Il semblerait que le réseau social n’ait pas transmis d’informations claires sur les méthodes utilisées pour déchiffrer nos messages et contenus multimédias partagés une fois signalés. Néanmoins Facebook a assuré que l’accès aux données personnelles des utilisateurs n’interférait pas avec le système de chiffrement du réseau.

L’impact des révélations sur la vie privée des personnes

En jetant un œil aux conditions générales d’utilisation de WhatsApp, vous pourrez vous-même constater que vos messages ou contenus les plus récents sont partagés avec le réseau social. Il en va de même pour les messages signalés ainsi que « les informations sur vos interactions récentes avec l’utilisateur signalé ».

Cette dernière formule suppose que certaines données personnelles de l’utilisateur qui signale un comportement inapproprié ou illicite sont collectées par WhatsApp. Ces informations concernent le nom et prénom renseignés, le numéro de téléphone, l’adresse IP du terminal utilisé ainsi que la photo du profil.

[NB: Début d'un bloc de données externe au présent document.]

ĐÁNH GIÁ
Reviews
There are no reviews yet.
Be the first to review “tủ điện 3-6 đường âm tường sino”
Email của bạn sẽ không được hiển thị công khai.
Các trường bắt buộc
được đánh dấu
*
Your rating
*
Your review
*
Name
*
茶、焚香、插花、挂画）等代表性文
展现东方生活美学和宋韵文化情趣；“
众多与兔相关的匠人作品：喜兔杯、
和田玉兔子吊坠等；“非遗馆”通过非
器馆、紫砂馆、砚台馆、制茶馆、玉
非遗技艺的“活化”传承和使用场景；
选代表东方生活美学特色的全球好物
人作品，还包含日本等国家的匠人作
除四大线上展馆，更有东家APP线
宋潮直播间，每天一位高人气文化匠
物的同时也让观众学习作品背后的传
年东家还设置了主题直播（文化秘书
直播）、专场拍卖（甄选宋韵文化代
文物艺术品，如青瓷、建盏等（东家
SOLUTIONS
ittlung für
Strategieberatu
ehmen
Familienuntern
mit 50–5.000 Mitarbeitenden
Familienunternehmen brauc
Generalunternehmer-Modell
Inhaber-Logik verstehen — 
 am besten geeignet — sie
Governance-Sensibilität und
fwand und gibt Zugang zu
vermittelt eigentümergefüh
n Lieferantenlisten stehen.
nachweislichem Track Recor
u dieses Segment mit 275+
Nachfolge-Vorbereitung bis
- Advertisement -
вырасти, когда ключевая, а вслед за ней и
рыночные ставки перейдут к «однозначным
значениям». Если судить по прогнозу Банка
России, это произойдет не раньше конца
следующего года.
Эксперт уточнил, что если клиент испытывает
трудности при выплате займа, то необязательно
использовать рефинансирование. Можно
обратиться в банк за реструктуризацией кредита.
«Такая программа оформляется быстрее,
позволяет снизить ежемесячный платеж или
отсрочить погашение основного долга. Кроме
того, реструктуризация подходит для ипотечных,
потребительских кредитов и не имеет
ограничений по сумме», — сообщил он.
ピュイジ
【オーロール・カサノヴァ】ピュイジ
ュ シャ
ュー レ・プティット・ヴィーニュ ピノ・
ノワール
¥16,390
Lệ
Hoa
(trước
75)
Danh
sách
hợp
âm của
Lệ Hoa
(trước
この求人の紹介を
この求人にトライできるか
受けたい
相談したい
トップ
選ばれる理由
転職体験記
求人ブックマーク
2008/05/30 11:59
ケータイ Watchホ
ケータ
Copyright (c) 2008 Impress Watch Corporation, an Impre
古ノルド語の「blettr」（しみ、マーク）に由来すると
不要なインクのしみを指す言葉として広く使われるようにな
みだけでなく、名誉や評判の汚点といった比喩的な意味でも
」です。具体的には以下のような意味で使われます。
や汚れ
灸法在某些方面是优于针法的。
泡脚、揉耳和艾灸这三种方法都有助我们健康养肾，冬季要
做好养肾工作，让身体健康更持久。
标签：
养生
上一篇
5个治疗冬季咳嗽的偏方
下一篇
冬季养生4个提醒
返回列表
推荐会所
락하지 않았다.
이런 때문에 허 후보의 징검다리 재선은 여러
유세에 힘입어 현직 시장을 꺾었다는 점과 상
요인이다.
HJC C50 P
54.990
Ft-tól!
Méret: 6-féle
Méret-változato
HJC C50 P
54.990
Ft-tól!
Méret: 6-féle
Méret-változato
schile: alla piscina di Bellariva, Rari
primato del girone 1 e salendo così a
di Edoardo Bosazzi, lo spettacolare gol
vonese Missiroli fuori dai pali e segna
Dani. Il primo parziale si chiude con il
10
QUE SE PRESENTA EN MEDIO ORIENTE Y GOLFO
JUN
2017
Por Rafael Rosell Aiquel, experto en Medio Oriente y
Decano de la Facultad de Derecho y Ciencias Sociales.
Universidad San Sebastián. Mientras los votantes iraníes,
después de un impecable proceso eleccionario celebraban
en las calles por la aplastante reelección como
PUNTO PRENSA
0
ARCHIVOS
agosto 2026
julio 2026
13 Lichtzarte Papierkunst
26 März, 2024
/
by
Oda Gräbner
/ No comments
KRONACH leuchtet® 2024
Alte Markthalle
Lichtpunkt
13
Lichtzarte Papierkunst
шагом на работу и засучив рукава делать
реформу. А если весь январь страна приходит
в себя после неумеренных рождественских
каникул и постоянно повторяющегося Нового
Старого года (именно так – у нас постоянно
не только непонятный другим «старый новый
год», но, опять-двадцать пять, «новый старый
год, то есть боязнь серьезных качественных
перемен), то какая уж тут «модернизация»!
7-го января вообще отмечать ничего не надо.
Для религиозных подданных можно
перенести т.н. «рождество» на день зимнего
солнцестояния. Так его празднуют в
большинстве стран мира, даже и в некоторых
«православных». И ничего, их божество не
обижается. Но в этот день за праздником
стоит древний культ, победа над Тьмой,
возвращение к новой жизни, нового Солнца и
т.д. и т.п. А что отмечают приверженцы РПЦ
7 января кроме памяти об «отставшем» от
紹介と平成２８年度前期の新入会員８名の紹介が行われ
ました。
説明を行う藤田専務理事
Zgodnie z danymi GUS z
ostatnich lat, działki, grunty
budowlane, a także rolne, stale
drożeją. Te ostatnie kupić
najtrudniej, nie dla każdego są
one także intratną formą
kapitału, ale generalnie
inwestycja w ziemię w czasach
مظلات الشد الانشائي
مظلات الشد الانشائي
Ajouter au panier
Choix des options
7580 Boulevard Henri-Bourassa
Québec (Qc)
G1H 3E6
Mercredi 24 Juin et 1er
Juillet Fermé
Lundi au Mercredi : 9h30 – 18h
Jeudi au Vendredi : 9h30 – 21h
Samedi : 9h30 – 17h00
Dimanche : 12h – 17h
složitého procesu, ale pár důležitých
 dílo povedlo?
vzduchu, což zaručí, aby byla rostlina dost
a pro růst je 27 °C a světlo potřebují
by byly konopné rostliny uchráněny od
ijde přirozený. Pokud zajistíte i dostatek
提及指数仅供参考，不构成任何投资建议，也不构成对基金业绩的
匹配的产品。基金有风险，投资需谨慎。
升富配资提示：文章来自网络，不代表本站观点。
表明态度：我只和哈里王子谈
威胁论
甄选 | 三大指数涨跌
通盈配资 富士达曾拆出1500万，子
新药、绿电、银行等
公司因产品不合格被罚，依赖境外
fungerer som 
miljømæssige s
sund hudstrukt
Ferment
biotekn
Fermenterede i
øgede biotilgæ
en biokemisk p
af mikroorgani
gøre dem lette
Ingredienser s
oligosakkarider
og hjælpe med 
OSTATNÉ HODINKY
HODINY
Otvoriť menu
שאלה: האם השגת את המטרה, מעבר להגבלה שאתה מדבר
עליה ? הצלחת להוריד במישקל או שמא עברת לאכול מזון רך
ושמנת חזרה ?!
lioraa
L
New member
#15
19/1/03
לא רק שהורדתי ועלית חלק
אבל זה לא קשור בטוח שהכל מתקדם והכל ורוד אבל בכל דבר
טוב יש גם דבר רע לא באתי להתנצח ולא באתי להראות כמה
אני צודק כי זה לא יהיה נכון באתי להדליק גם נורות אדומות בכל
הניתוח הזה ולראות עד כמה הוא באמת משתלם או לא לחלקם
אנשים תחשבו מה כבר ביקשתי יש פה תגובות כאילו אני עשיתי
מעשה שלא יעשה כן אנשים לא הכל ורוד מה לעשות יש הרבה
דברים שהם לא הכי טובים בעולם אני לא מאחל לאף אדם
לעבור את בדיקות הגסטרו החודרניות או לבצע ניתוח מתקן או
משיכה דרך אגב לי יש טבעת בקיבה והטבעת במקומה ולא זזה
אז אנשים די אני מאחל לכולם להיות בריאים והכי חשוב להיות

Si en principe chaque utilisateur des réseaux sociaux à l’habitude de partager ses informations personnelles avec celui-ci, il est pour autant en général informé d’un tel partage. Ici, le problème ne réside pas tant dans le partage des données qui est justifié au titre de l’intérêt public et de la répression des infractions pénales mais bien plutôt dans la dissimulation d’une telle information.

Le Règlement européen sur la protection des données à caractère personnel (ci-après « RGPD ») impose pourtant à tout responsable de traitement (personne qui collecte et traite des données personnelles) une obligation d’information. L’information doit être transmise « de façon concise, transparente, compréhensible et aisément accessible, en des termes clairs et simples » (art. 12 du RGPD).

On peut dès lors aisément reprocher à WhatsApp son manque de transparence et ses manquements à son obligation d’information à l’égard des utilisateurs du réseau social.